__DESCRIPTION OF THE TASK__
From the material below, pull each line containing the string "daha".

__INPUT MATERIAL__
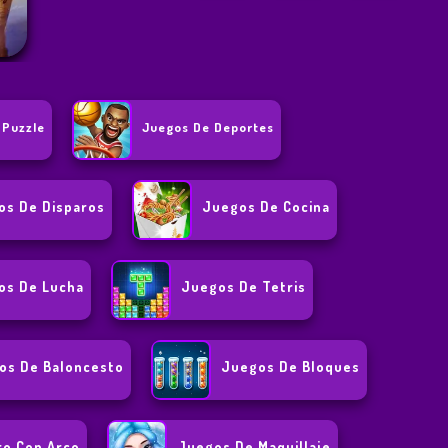
 Puzzle
Juegos De Deportes
os De Disparos
Juegos De Cocina
os De Lucha
Juegos De Tetris
os De Baloncesto
Juegos De Bloques
ro Con Arco
Juegos De Maquillaje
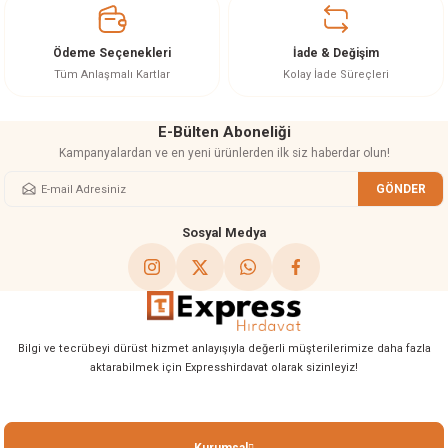
Ürün bilgilerinde hatalar bulunuyor.
Ürün fiyatı diğer sitelerden daha pahalı.
Ödeme Seçenekleri
İade & Değişim
Bu ürüne benzer farklı alternatifler olmalı.
Tüm Anlaşmalı Kartlar
Kolay İade Süreçleri
E-Bülten Aboneliği
Kampanyalardan ve en yeni ürünlerden ilk siz haberdar olun!
GÖNDER
Gönder
Sosyal Medya
Bilgi ve tecrübeyi dürüst hizmet anlayışıyla değerli müşterilerimize daha fazla
aktarabilmek için Expresshirdavat olarak sizinleyiz!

__ANSWER TO THIS PROBLEM__
Ürün fiyatı diğer sitelerden daha pahalı.
Bilgi ve tecrübeyi dürüst hizmet anlayışıyla değerli müşterilerimize daha fazla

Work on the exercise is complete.